- _DOCUMENT SECTION_:
______________________________

The Forex Trader’s Problem
You log a trade in a generic journal.
You type: “EURUSD, long 2 lots, 1.0850 entry, 1.0920 TP, 1.0800 SL.”
The journal converts it to: “Stock ABC, 2 shares, $100 entry, $120 TP, $80 SL.”
Now your analytics are garbage because the journal thinks you’re a stock trader. It calculates R:R wrong. It misses session timing. It doesn’t understand why you chose EURUSD over GBPUSD at that moment.
This is the core problem with generic trading journals for forex traders.
PipJournal solves it by being built exclusively for forex.
PipJournal: The Specialist
Every successful profession has specialist tools. Surgeons use surgical scalpels, not kitchen knives. Pilots use flight simulators, not driving simulators.
Forex traders should use forex-built journals.
PipJournal’s advantage:
- Native forex language: Pips, lots, pairs, sessions, correlation. No translation layer.
- Session-aware analytics: London open, NY open, Asian overlap. The platform knows when you trade best.
- Pair correlation insights: The AI spots when you’re over-exposed to EUR or USD. Generic journals can’t.
- AI behavioral coaching: The co-pilot understands forex psychology—the specific fears and patterns forex traders face.
A generic journal tracks your trades. PipJournal coaches your discipline.
Myfxbook: The Analytics Alternative
Myfxbook is free and forex-native. Why rank it below PipJournal?
Because Myfxbook is analytics software, not a journal.

______________________________

- _INPUT DATA_:
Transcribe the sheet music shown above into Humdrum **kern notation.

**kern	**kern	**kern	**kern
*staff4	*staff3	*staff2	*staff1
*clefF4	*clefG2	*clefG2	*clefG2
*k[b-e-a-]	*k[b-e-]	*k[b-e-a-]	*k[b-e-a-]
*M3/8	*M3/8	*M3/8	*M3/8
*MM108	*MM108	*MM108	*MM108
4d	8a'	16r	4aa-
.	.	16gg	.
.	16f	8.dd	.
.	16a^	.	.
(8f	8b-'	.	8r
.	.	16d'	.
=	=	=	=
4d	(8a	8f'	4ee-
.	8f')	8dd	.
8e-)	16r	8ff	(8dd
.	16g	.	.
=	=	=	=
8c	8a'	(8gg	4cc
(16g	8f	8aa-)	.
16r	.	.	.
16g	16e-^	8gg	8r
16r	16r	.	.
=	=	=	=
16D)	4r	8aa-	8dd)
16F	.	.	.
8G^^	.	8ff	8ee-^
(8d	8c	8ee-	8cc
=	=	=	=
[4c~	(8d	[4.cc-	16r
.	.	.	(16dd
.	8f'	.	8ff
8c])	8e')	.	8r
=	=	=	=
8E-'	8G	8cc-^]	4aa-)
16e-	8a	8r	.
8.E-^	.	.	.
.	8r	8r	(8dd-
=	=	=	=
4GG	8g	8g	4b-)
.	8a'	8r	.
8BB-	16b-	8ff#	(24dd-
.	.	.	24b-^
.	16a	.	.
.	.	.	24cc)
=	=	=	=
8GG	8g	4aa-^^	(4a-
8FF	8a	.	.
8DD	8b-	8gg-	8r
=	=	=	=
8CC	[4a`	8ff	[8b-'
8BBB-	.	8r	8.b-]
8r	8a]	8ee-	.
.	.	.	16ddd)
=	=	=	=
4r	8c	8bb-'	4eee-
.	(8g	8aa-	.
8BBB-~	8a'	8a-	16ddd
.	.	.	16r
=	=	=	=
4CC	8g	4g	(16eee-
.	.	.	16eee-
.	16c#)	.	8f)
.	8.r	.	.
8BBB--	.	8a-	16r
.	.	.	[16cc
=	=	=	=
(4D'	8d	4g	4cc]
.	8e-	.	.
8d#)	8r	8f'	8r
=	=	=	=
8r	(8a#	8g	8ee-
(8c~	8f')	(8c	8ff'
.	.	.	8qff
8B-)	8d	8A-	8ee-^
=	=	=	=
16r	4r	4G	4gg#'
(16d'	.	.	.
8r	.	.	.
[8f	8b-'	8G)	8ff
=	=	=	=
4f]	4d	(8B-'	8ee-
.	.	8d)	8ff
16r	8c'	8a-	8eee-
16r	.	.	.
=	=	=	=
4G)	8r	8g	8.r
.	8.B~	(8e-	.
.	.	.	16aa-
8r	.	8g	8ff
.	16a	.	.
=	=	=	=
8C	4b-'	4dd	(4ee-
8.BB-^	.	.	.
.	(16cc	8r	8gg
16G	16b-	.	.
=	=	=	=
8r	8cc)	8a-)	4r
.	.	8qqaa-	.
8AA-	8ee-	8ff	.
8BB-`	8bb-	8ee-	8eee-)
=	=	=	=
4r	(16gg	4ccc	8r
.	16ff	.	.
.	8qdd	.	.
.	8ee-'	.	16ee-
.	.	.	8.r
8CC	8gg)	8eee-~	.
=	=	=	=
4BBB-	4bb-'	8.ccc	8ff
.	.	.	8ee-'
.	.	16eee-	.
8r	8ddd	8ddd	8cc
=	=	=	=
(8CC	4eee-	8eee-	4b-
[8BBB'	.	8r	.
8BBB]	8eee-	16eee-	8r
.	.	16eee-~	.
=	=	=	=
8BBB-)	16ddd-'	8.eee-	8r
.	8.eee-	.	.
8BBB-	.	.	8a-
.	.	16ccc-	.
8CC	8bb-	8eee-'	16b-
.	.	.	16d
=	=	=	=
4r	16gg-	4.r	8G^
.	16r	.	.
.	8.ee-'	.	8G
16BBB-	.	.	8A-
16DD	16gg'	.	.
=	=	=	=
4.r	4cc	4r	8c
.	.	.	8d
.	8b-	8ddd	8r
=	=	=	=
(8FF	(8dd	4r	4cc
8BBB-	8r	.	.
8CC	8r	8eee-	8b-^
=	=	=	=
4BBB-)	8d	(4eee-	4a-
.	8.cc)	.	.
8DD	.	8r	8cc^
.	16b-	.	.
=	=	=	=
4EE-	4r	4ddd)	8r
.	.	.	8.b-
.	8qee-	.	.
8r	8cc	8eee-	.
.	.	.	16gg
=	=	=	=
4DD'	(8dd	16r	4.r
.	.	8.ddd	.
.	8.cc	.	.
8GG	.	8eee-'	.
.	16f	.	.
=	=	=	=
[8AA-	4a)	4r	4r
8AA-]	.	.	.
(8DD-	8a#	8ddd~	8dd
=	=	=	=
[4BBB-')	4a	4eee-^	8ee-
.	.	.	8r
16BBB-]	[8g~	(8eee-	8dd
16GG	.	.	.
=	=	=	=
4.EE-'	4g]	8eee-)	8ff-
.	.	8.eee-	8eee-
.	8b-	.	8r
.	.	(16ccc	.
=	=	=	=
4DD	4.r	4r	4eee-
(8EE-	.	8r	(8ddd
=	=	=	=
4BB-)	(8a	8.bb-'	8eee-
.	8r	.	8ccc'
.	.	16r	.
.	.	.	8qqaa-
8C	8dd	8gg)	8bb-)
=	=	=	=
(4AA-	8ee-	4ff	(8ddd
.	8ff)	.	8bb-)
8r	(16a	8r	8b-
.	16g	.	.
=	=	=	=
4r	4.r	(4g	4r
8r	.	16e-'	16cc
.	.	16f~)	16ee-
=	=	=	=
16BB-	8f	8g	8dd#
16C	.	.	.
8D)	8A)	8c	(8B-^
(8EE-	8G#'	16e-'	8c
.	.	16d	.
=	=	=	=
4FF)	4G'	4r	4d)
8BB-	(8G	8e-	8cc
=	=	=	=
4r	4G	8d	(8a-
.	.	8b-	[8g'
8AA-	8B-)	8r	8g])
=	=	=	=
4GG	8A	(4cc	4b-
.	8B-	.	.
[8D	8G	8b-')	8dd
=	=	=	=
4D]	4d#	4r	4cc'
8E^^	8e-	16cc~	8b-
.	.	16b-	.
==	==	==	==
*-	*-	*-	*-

______________________________

- _WHAT YOU NEED TO DO_: In the text on forex trading journals, write out the passage starting at "The Forex Trader’s" and ending at "No translation layer.", renaming "PipJournal" to "FxLedger". None of the items relate to the text on forex trading journals.

- _TASK ANSWER_:
The Forex Trader’s Problem
You log a trade in a generic journal.
You type: “EURUSD, long 2 lots, 1.0850 entry, 1.0920 TP, 1.0800 SL.”
The journal converts it to: “Stock ABC, 2 shares, $100 entry, $120 TP, $80 SL.”
Now your analytics are garbage because the journal thinks you’re a stock trader. It calculates R:R wrong. It misses session timing. It doesn’t understand why you chose EURUSD over GBPUSD at that moment.
This is the core problem with generic trading journals for forex traders.
FxLedger solves it by being built exclusively for forex.
FxLedger: The Specialist
Every successful profession has specialist tools. Surgeons use surgical scalpels, not kitchen knives. Pilots use flight simulators, not driving simulators.
Forex traders should use forex-built journals.
FxLedger’s advantage:
- Native forex language: Pips, lots, pairs, sessions, correlation. No translation layer.